→ **Work item**:
Leaving the pictures aside, restate all of the data exactly.

Source data:
* * *
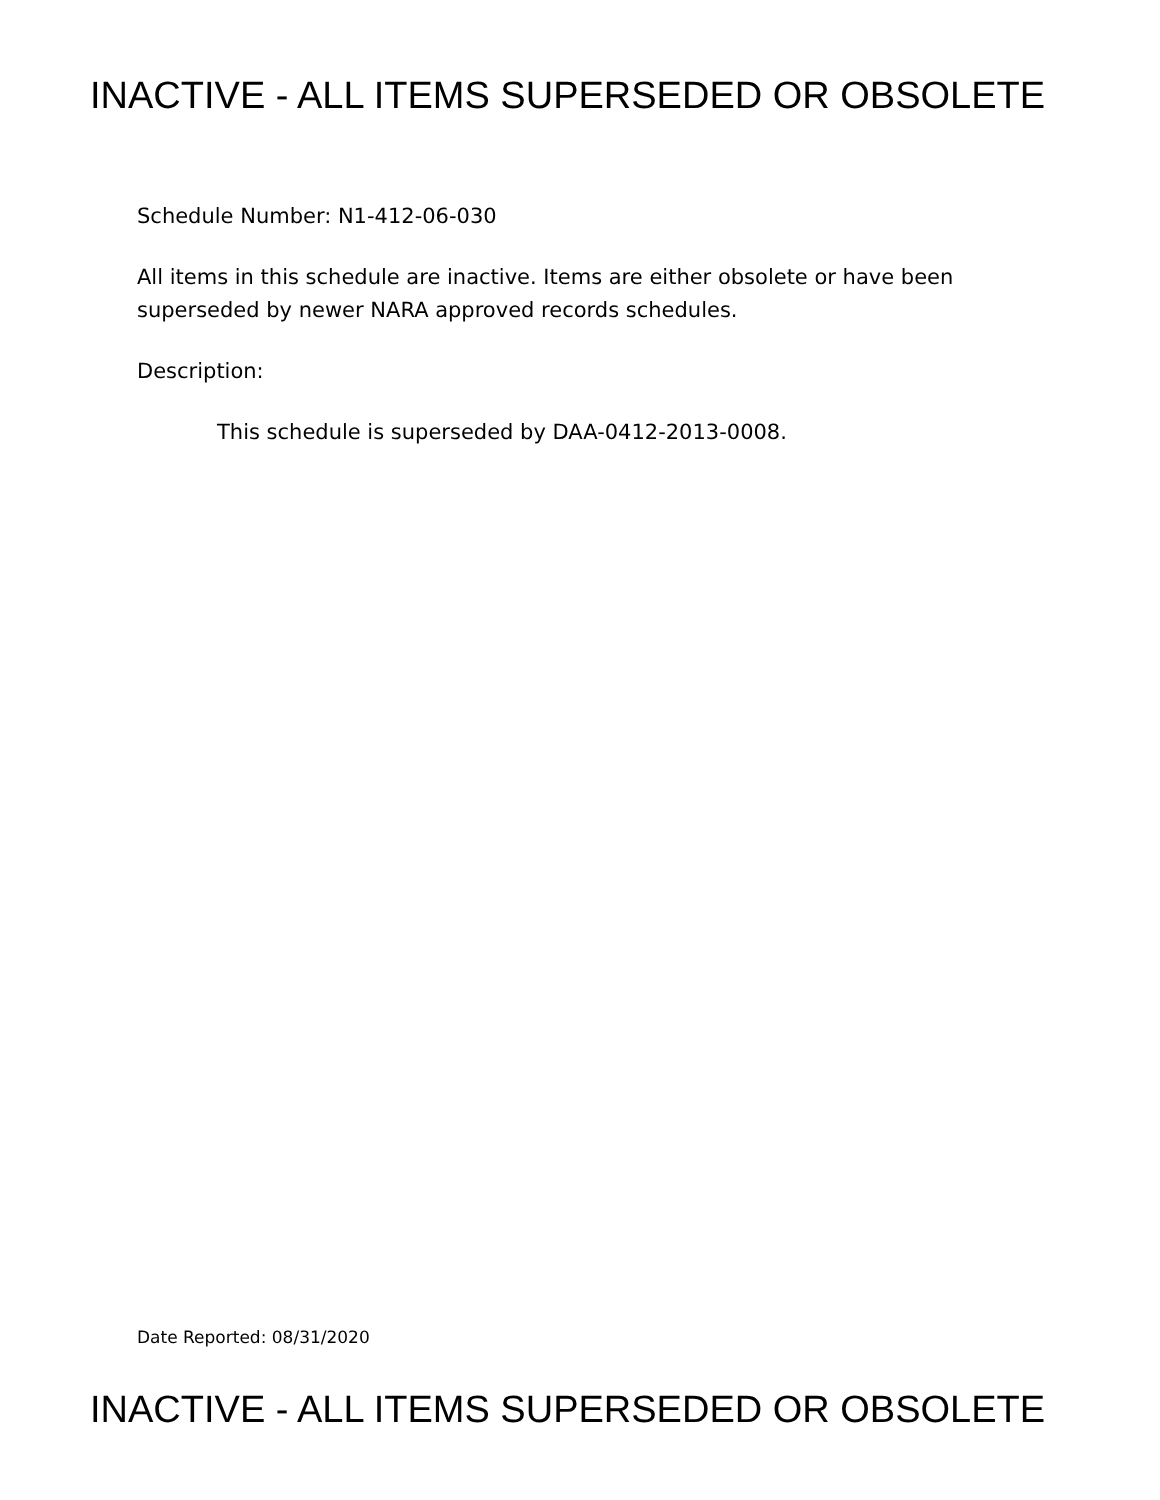INACTIVE - ALL ITEMS SUPERSEDED OR OBSOLETE
Schedule Number: N1-412-06-030
All items in this schedule are inactive. Items are either obsolete or have been superseded by newer NARA approved records schedules.
Description:
This schedule is superseded by DAA-0412-2013-0008.
Date Reported: 08/31/2020
INACTIVE - ALL ITEMS SUPERSEDED OR OBSOLETE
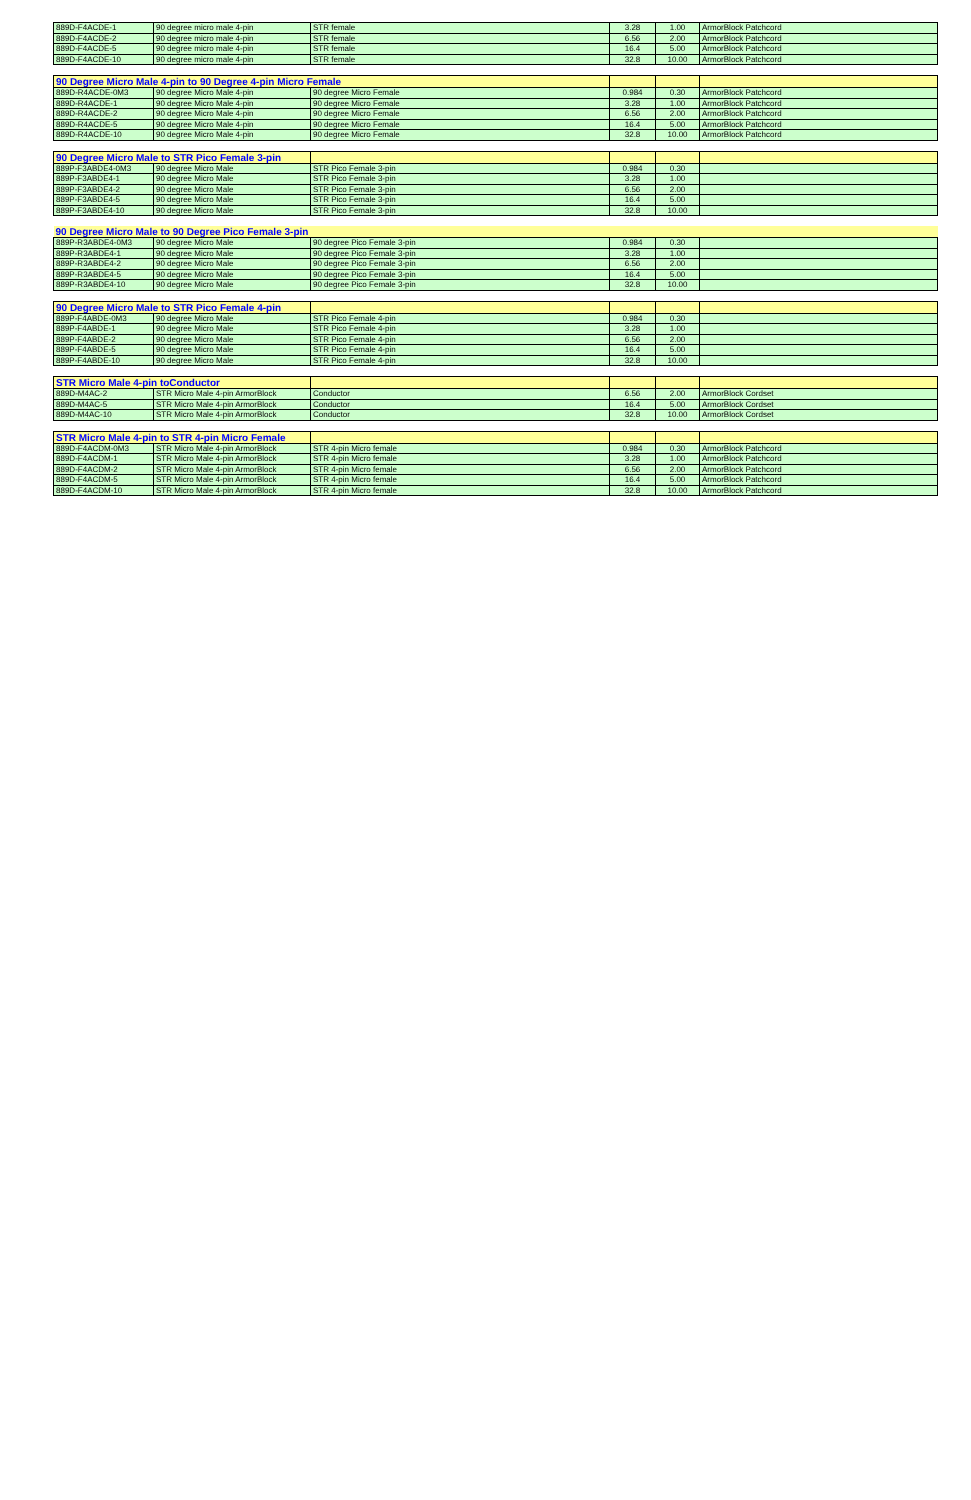| 889D-F4ACDE-1 | 90 degree micro male 4-pin | STR female | 3.28 | 1.00 | ArmorBlock Patchcord |
| 889D-F4ACDE-2 | 90 degree micro male 4-pin | STR female | 6.56 | 2.00 | ArmorBlock Patchcord |
| 889D-F4ACDE-5 | 90 degree micro male 4-pin | STR female | 16.4 | 5.00 | ArmorBlock Patchcord |
| 889D-F4ACDE-10 | 90 degree micro male 4-pin | STR female | 32.8 | 10.00 | ArmorBlock Patchcord |
| 90 Degree Micro Male 4-pin to 90 Degree 4-pin Micro Female | | | | | |
| --- | --- | --- | --- | --- | --- |
| 889D-R4ACDE-0M3 | 90 degree Micro Male 4-pin | 90 degree Micro Female | 0.984 | 0.30 | ArmorBlock Patchcord |
| 889D-R4ACDE-1 | 90 degree Micro Male 4-pin | 90 degree Micro Female | 3.28 | 1.00 | ArmorBlock Patchcord |
| 889D-R4ACDE-2 | 90 degree Micro Male 4-pin | 90 degree Micro Female | 6.56 | 2.00 | ArmorBlock Patchcord |
| 889D-R4ACDE-5 | 90 degree Micro Male 4-pin | 90 degree Micro Female | 16.4 | 5.00 | ArmorBlock Patchcord |
| 889D-R4ACDE-10 | 90 degree Micro Male 4-pin | 90 degree Micro Female | 32.8 | 10.00 | ArmorBlock Patchcord |
| 90 Degree Micro Male to STR Pico Female 3-pin | | | | | |
| --- | --- | --- | --- | --- | --- |
| 889P-F3ABDE4-0M3 | 90 degree Micro Male | STR Pico Female 3-pin | 0.984 | 0.30 | |
| 889P-F3ABDE4-1 | 90 degree Micro Male | STR Pico Female 3-pin | 3.28 | 1.00 | |
| 889P-F3ABDE4-2 | 90 degree Micro Male | STR Pico Female 3-pin | 6.56 | 2.00 | |
| 889P-F3ABDE4-5 | 90 degree Micro Male | STR Pico Female 3-pin | 16.4 | 5.00 | |
| 889P-F3ABDE4-10 | 90 degree Micro Male | STR Pico Female 3-pin | 32.8 | 10.00 | |
| 90 Degree Micro Male to 90 Degree Pico Female 3-pin | | | | | |
| --- | --- | --- | --- | --- | --- |
| 889P-R3ABDE4-0M3 | 90 degree Micro Male | 90 degree Pico Female 3-pin | 0.984 | 0.30 | |
| 889P-R3ABDE4-1 | 90 degree Micro Male | 90 degree Pico Female 3-pin | 3.28 | 1.00 | |
| 889P-R3ABDE4-2 | 90 degree Micro Male | 90 degree Pico Female 3-pin | 6.56 | 2.00 | |
| 889P-R3ABDE4-5 | 90 degree Micro Male | 90 degree Pico Female 3-pin | 16.4 | 5.00 | |
| 889P-R3ABDE4-10 | 90 degree Micro Male | 90 degree Pico Female 3-pin | 32.8 | 10.00 | |
| 90 Degree Micro Male to STR Pico Female 4-pin | | | | | |
| --- | --- | --- | --- | --- | --- |
| 889P-F4ABDE-0M3 | 90 degree Micro Male | STR Pico Female 4-pin | 0.984 | 0.30 | |
| 889P-F4ABDE-1 | 90 degree Micro Male | STR Pico Female 4-pin | 3.28 | 1.00 | |
| 889P-F4ABDE-2 | 90 degree Micro Male | STR Pico Female 4-pin | 6.56 | 2.00 | |
| 889P-F4ABDE-5 | 90 degree Micro Male | STR Pico Female 4-pin | 16.4 | 5.00 | |
| 889P-F4ABDE-10 | 90 degree Micro Male | STR Pico Female 4-pin | 32.8 | 10.00 | |
| STR Micro Male 4-pin toConductor | | | | | |
| --- | --- | --- | --- | --- | --- |
| 889D-M4AC-2 | STR Micro Male 4-pin ArmorBlock | Conductor | 6.56 | 2.00 | ArmorBlock Cordset |
| 889D-M4AC-5 | STR Micro Male 4-pin ArmorBlock | Conductor | 16.4 | 5.00 | ArmorBlock Cordset |
| 889D-M4AC-10 | STR Micro Male 4-pin ArmorBlock | Conductor | 32.8 | 10.00 | ArmorBlock Cordset |
| STR Micro Male 4-pin to STR 4-pin Micro Female | | | | | |
| --- | --- | --- | --- | --- | --- |
| 889D-F4ACDM-0M3 | STR Micro Male 4-pin ArmorBlock | STR 4-pin Micro female | 0.984 | 0.30 | ArmorBlock Patchcord |
| 889D-F4ACDM-1 | STR Micro Male 4-pin ArmorBlock | STR 4-pin Micro female | 3.28 | 1.00 | ArmorBlock Patchcord |
| 889D-F4ACDM-2 | STR Micro Male 4-pin ArmorBlock | STR 4-pin Micro female | 6.56 | 2.00 | ArmorBlock Patchcord |
| 889D-F4ACDM-5 | STR Micro Male 4-pin ArmorBlock | STR 4-pin Micro female | 16.4 | 5.00 | ArmorBlock Patchcord |
| 889D-F4ACDM-10 | STR Micro Male 4-pin ArmorBlock | STR 4-pin Micro female | 32.8 | 10.00 | ArmorBlock Patchcord |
* * *
→ **Answer to this exercise**:
INACTIVE - ALL ITEMS SUPERSEDED OR OBSOLETE
Schedule Number: N1-412-06-030
All items in this schedule are inactive. Items are either obsolete or have been superseded by newer NARA approved records schedules.
Description:
This schedule is superseded by DAA-0412-2013-0008.
Date Reported: 08/31/2020
INACTIVE - ALL ITEMS SUPERSEDED OR OBSOLETE
| 889D-F4ACDE-1 | 90 degree micro male 4-pin | STR female | 3.28 | 1.00 | ArmorBlock Patchcord |
| 889D-F4ACDE-2 | 90 degree micro male 4-pin | STR female | 6.56 | 2.00 | ArmorBlock Patchcord |
| 889D-F4ACDE-5 | 90 degree micro male 4-pin | STR female | 16.4 | 5.00 | ArmorBlock Patchcord |
| 889D-F4ACDE-10 | 90 degree micro male 4-pin | STR female | 32.8 | 10.00 | ArmorBlock Patchcord |
| 90 Degree Micro Male 4-pin to 90 Degree 4-pin Micro Female | | | | | |
| --- | --- | --- | --- | --- | --- |
| 889D-R4ACDE-0M3 | 90 degree Micro Male 4-pin | 90 degree Micro Female | 0.984 | 0.30 | ArmorBlock Patchcord |
| 889D-R4ACDE-1 | 90 degree Micro Male 4-pin | 90 degree Micro Female | 3.28 | 1.00 | ArmorBlock Patchcord |
| 889D-R4ACDE-2 | 90 degree Micro Male 4-pin | 90 degree Micro Female | 6.56 | 2.00 | ArmorBlock Patchcord |
| 889D-R4ACDE-5 | 90 degree Micro Male 4-pin | 90 degree Micro Female | 16.4 | 5.00 | ArmorBlock Patchcord |
| 889D-R4ACDE-10 | 90 degree Micro Male 4-pin | 90 degree Micro Female | 32.8 | 10.00 | ArmorBlock Patchcord |
| 90 Degree Micro Male to STR Pico Female 3-pin | | | | | |
| --- | --- | --- | --- | --- | --- |
| 889P-F3ABDE4-0M3 | 90 degree Micro Male | STR Pico Female 3-pin | 0.984 | 0.30 | |
| 889P-F3ABDE4-1 | 90 degree Micro Male | STR Pico Female 3-pin | 3.28 | 1.00 | |
| 889P-F3ABDE4-2 | 90 degree Micro Male | STR Pico Female 3-pin | 6.56 | 2.00 | |
| 889P-F3ABDE4-5 | 90 degree Micro Male | STR Pico Female 3-pin | 16.4 | 5.00 | |
| 889P-F3ABDE4-10 | 90 degree Micro Male | STR Pico Female 3-pin | 32.8 | 10.00 | |
| 90 Degree Micro Male to 90 Degree Pico Female 3-pin | | | | | |
| --- | --- | --- | --- | --- | --- |
| 889P-R3ABDE4-0M3 | 90 degree Micro Male | 90 degree Pico Female 3-pin | 0.984 | 0.30 | |
| 889P-R3ABDE4-1 | 90 degree Micro Male | 90 degree Pico Female 3-pin | 3.28 | 1.00 | |
| 889P-R3ABDE4-2 | 90 degree Micro Male | 90 degree Pico Female 3-pin | 6.56 | 2.00 | |
| 889P-R3ABDE4-5 | 90 degree Micro Male | 90 degree Pico Female 3-pin | 16.4 | 5.00 | |
| 889P-R3ABDE4-10 | 90 degree Micro Male | 90 degree Pico Female 3-pin | 32.8 | 10.00 | |
| 90 Degree Micro Male to STR Pico Female 4-pin | | | | | |
| --- | --- | --- | --- | --- | --- |
| 889P-F4ABDE-0M3 | 90 degree Micro Male | STR Pico Female 4-pin | 0.984 | 0.30 | |
| 889P-F4ABDE-1 | 90 degree Micro Male | STR Pico Female 4-pin | 3.28 | 1.00 | |
| 889P-F4ABDE-2 | 90 degree Micro Male | STR Pico Female 4-pin | 6.56 | 2.00 | |
| 889P-F4ABDE-5 | 90 degree Micro Male | STR Pico Female 4-pin | 16.4 | 5.00 | |
| 889P-F4ABDE-10 | 90 degree Micro Male | STR Pico Female 4-pin | 32.8 | 10.00 | |
| STR Micro Male 4-pin toConductor | | | | | |
| --- | --- | --- | --- | --- | --- |
| 889D-M4AC-2 | STR Micro Male 4-pin ArmorBlock | Conductor | 6.56 | 2.00 | ArmorBlock Cordset |
| 889D-M4AC-5 | STR Micro Male 4-pin ArmorBlock | Conductor | 16.4 | 5.00 | ArmorBlock Cordset |
| 889D-M4AC-10 | STR Micro Male 4-pin ArmorBlock | Conductor | 32.8 | 10.00 | ArmorBlock Cordset |
| STR Micro Male 4-pin to STR 4-pin Micro Female | | | | | |
| --- | --- | --- | --- | --- | --- |
| 889D-F4ACDM-0M3 | STR Micro Male 4-pin ArmorBlock | STR 4-pin Micro female | 0.984 | 0.30 | ArmorBlock Patchcord |
| 889D-F4ACDM-1 | STR Micro Male 4-pin ArmorBlock | STR 4-pin Micro female | 3.28 | 1.00 | ArmorBlock Patchcord |
| 889D-F4ACDM-2 | STR Micro Male 4-pin ArmorBlock | STR 4-pin Micro female | 6.56 | 2.00 | ArmorBlock Patchcord |
| 889D-F4ACDM-5 | STR Micro Male 4-pin ArmorBlock | STR 4-pin Micro female | 16.4 | 5.00 | ArmorBlock Patchcord |
| 889D-F4ACDM-10 | STR Micro Male 4-pin ArmorBlock | STR 4-pin Micro female | 32.8 | 10.00 | ArmorBlock Patchcord |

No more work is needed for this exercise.